## DATA SUPPLIED
■ ■ ■ ■

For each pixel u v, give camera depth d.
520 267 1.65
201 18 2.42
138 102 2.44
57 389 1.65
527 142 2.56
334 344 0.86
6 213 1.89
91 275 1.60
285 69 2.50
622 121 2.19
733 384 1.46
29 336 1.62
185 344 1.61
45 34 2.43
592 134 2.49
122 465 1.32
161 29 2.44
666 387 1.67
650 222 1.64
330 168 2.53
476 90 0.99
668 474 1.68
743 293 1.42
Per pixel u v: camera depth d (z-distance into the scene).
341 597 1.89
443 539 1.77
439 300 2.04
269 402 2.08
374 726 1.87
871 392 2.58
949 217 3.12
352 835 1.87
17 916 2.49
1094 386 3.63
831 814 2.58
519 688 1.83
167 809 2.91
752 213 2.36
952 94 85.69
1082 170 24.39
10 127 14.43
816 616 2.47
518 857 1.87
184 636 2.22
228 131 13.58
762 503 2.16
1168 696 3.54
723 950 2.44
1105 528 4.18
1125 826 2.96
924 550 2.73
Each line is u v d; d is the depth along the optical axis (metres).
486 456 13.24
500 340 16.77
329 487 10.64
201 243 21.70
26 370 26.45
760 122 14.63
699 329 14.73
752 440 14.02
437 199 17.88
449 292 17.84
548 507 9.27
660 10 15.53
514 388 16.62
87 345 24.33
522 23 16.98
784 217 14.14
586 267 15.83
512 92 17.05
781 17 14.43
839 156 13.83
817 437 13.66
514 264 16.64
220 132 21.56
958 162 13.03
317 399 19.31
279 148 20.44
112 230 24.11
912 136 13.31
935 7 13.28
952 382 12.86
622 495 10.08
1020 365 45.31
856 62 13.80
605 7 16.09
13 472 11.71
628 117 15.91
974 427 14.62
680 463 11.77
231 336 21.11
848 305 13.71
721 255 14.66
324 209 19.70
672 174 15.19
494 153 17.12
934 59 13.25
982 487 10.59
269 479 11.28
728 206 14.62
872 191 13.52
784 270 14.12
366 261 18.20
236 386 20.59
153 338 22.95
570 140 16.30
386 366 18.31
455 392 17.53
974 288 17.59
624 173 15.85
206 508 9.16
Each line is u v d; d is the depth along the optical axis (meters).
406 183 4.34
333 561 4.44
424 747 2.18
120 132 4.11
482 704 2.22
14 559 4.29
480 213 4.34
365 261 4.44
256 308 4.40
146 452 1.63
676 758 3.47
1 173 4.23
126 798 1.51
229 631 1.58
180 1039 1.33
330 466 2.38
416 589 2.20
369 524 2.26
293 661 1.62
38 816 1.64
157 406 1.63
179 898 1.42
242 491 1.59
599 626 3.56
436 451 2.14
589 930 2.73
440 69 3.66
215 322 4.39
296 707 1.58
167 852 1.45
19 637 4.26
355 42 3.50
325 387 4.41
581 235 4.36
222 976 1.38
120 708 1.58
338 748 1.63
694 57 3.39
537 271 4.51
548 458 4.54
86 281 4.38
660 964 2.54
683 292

■ ■ ■ ■

## AIM OF THE EXERCISE
Quote exactly what appears from the line containing "1020 365 45.31" through the final line of the listing above, including both of those lines.

## RESPONSE TO THE TASK
1020 365 45.31
856 62 13.80
605 7 16.09
13 472 11.71
628 117 15.91
974 427 14.62
680 463 11.77
231 336 21.11
848 305 13.71
721 255 14.66
324 209 19.70
672 174 15.19
494 153 17.12
934 59 13.25
982 487 10.59
269 479 11.28
728 206 14.62
872 191 13.52
784 270 14.12
366 261 18.20
236 386 20.59
153 338 22.95
570 140 16.30
386 366 18.31
455 392 17.53
974 288 17.59
624 173 15.85
206 508 9.16
Each line is u v d; d is the depth along the optical axis (meters).
406 183 4.34
333 561 4.44
424 747 2.18
120 132 4.11
482 704 2.22
14 559 4.29
480 213 4.34
365 261 4.44
256 308 4.40
146 452 1.63
676 758 3.47
1 173 4.23
126 798 1.51
229 631 1.58
180 1039 1.33
330 466 2.38
416 589 2.20
369 524 2.26
293 661 1.62
38 816 1.64
157 406 1.63
179 898 1.42
242 491 1.59
599 626 3.56
436 451 2.14
589 930 2.73
440 69 3.66
215 322 4.39
296 707 1.58
167 852 1.45
19 637 4.26
355 42 3.50
325 387 4.41
581 235 4.36
222 976 1.38
120 708 1.58
338 748 1.63
694 57 3.39
537 271 4.51
548 458 4.54
86 281 4.38
660 964 2.54
683 292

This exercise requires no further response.